CurlyhairedAssassin · 03/05/2025 16:38

crumblingschools · 03/05/2025 14:40

@Prepositional I wonder if it is because many people can’t envisage a school with 50 pupils. I always smile when posters come on here talking about a small school and it has over 150 pupils, as that is pretty standard size round here. But then I haven’t had experience of 4 plus form entry Primary schools. Many of the single form entry schools are reducing their PAN (admission numbers) due to falling rolls.

I know at some point some of the really small schools will likely have to close but if there are ways of keeping them open, like an Exec head and ways to ensure the pupils have a good all round education then long may they stay open. Sometimes they are the only community thing left in small villages with shop and pub not staying open.

It probably is that for me, yes, I admit. I have no experience of tiny schools, mixed age classes etc. I can understand the need for executive heads in those circumstances, if they want to stay open.

Humpycamel · 04/05/2025 16:51

howshouldibehave · 30/04/2025 18:07

Executive heads generally float about across a few schools, wear suits and shiny shoes, earn £100-250k, work from home a lot and tell teachers that they should be working harder.

Head of schools do the day to day running of the school but have little autonomy about big decisions and get blamed if anything goes wrong. They get paid less than a head teacher.
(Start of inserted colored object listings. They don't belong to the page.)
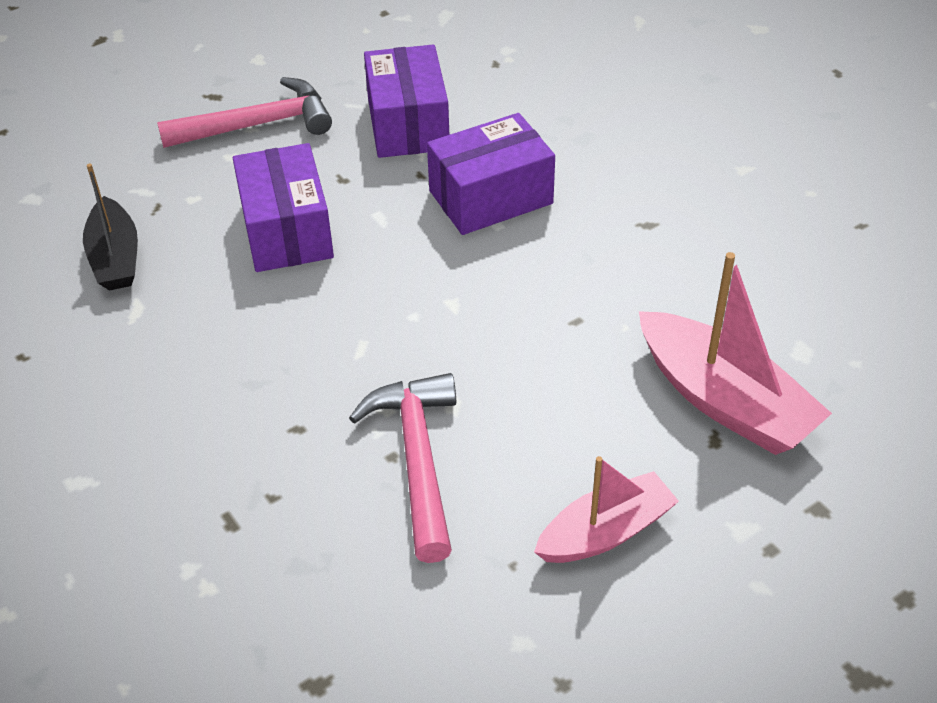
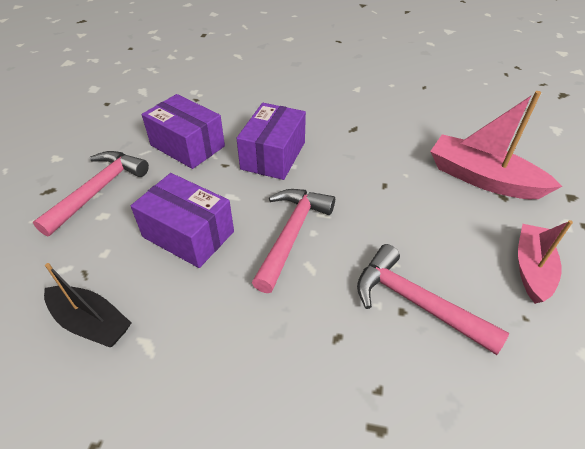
camera: 45 degrees left, 0 degrees up
(388, 301) = (291, 234): none -> pink hammer
(724, 401) = (482, 179): pink boat -> pink boat turned 150 degrees counterclockwise

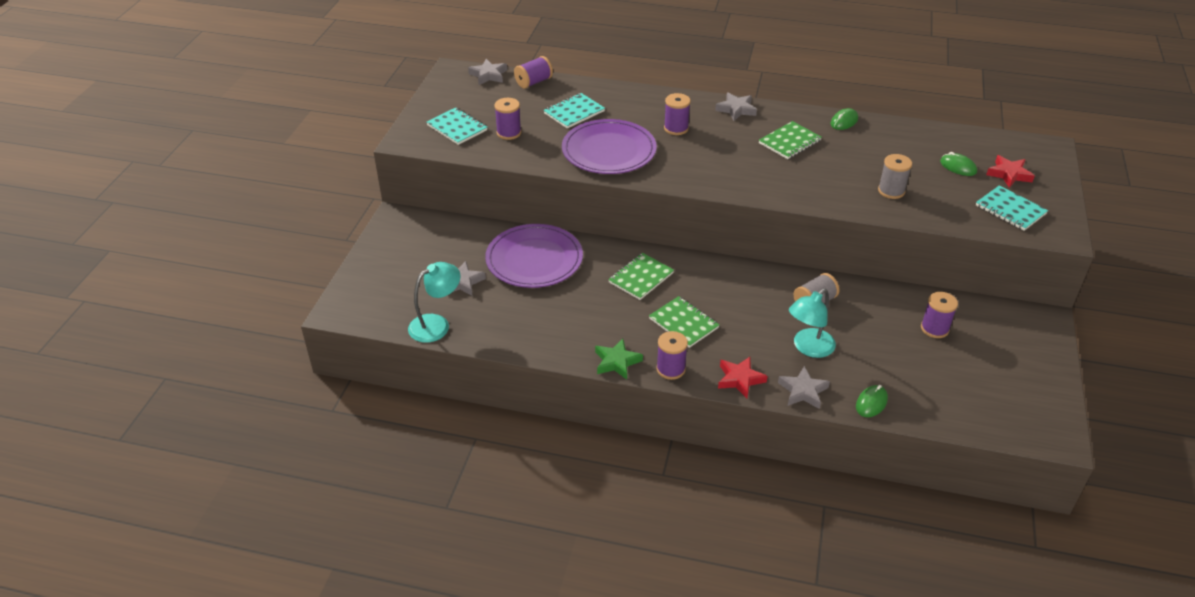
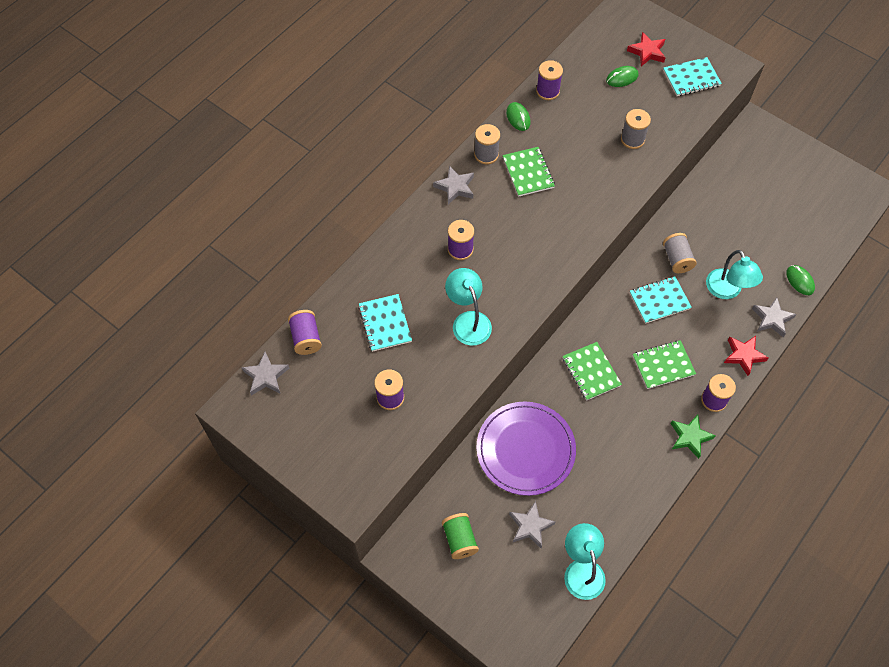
camera: 65 degrees left, 20 degrees up
(428, 246) = (459, 539): none -> green spool
(457, 128) = (354, 444): turquoise notebook -> turquoise notebook (659, 301)
(609, 150) = (468, 321): purple plate -> turquoise lamp
(786, 116) = (486, 154): none -> grey spool
(934, 328) = (738, 197): purple spool -> purple spool (547, 91)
This! I worked in a MAT (multi academy trust) and we had an executive head who was over 3 or 4 schools and a head of school.

TariffandTrade · 04/05/2025 21:26

howshouldibehave · 30/04/2025 18:07

Executive heads generally float about across a few schools, wear suits and shiny shoes, earn £100-250k, work from home a lot and tell teachers that they should be working harder.

Head of schools do the day to day running of the school but have little autonomy about big decisions and get blamed if anything goes wrong. They get paid less than a head teacher.

Wages of that level would only be very large pupil numbers or academies.

Local Ex.HT’s lead up to 4 small schools on a salary of around £60,000.

The arrangement may also mean the governing body becomes one, rather than 2/3 across the schools.